The Lesson of the Master
Генри Джеймс
Henry James
The Lesson of the Master
I
He had been told the ladies were at church, but this was corrected by what he saw from the top of the steps—they descended from a great height in two arms, with a circular sweep of the most charming effect—at the threshold of the door which, from the long bright gallery, overlooked the immense lawn. Three gentlemen, on the grass, at a distance, sat under the great trees, while the fourth figure showed a crimson dress that told as a “bit of colour” amid the fresh rich green. The servant had so far accompanied Paul Overt as to introduce him to this view, after asking him if he wished first to go to his room. The young man declined that privilege, conscious of no disrepair from so short and easy a journey and always liking to take at once a general perceptive possession of a new scene. He stood there a little with his eyes on the group and on the admirable picture, the wide grounds of an old country-house near London—that only made it better—on a splendid Sunday in June. “But that lady, who’s she?” he said to the servant before the man left him.

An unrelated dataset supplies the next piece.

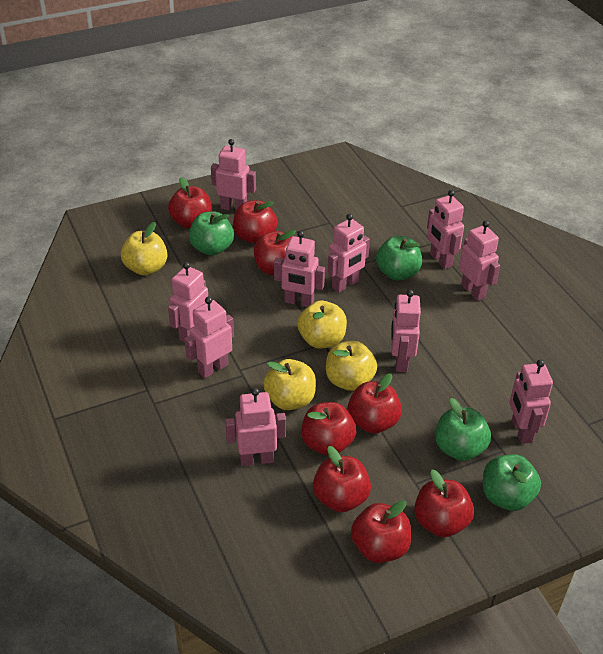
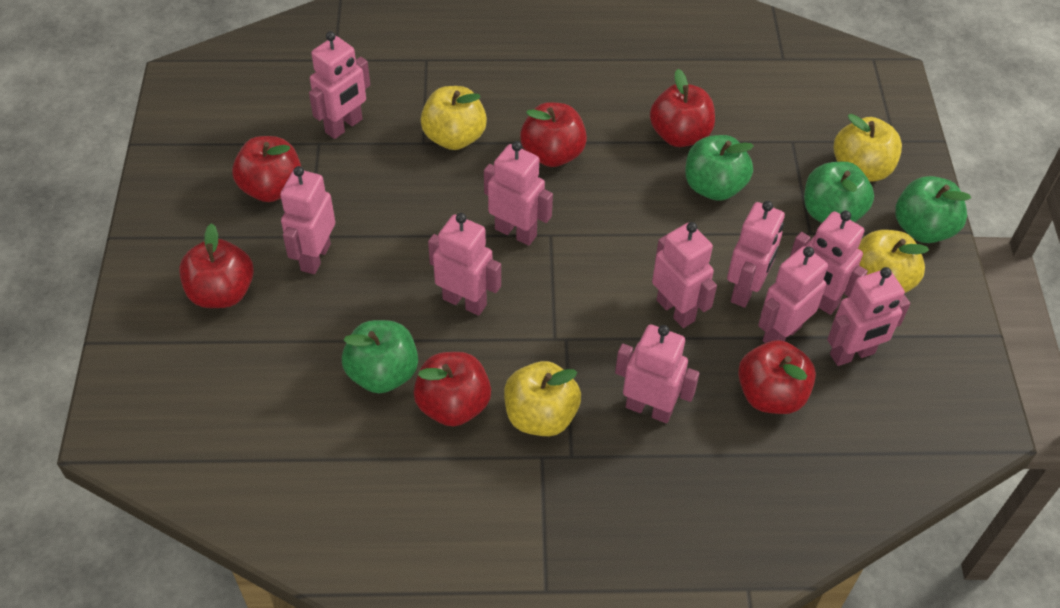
red apple: 8 -> 6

“I think she’s Mrs. St. George, sir.”
“Mrs. St. George, the wife of the distinguished—” Then Paul Overt checked himself, doubting if a footman would know.
“Yes, sir—probably, sir,” said his guide, who appeared to wish to intimate that a person staying at Summersoft would naturally be, if only by alliance, distinguished. His tone, however, made poor Overt himself feel for the moment scantly so.
“And the gentlemen?” Overt went on.
“Well, sir, one of them’s General Fancourt.”
“Ah yes, I know; thank you.” General Fancourt was distinguished, there was no doubt of that, for something he had done, or perhaps even hadn’t done—the young man couldn’t remember which—some years before in India. The servant went away, leaving the glass doors open into the gallery, and Paul Overt remained at the head of the wide double staircase, saying to himself that the place was sweet and promised a pleasant visit, while he leaned on the balustrade of fine old ironwork which, like all the other details, was of the same period as the house. It all went together and spoke in one voice—a rich English voice of the early part of the eighteenth century. It might have been church-time on a summer’s day in the reign of Queen Anne; the stillness was too perfect to be modern, the nearness counted so as distance, and there was something so fresh and sound in the originality of the large smooth house, the expanse of beautiful brickwork that showed for pink rather than red and that had been kept clear of messy creepers by the law under which a woman with a rare complexion disdains a veil. When Paul Overt became aware that the people under the trees had noticed him he turned back through the open doors into the great gallery which was the pride of the place. It marched across from end to end and seemed—with its bright colours, its high panelled windows, its faded flowered chintzes, its quickly-recognised portraits and pictures, the blue-and-white china of its cabinets and the attenuated festoons and rosettes of its ceiling—a cheerful upholstered avenue into the other century.
Our friend was slightly nervous; that went with his character as a student of fine prose, went with the artist’s general disposition to vibrate; and there was a particular thrill in the idea that Henry St. George might be a member of the party. For the young aspirant he had remained a high literary figure, in spite of the lower range of production to which he had fallen after his first three great successes, the comparative absence of quality in his later work. There had been moments when Paul Overt almost shed tears for this; but now that he was near him—he had never met him—he was conscious only of the fine original source and of his own immense debt. After he had taken a turn or two up and down the gallery he came out again and descended the steps.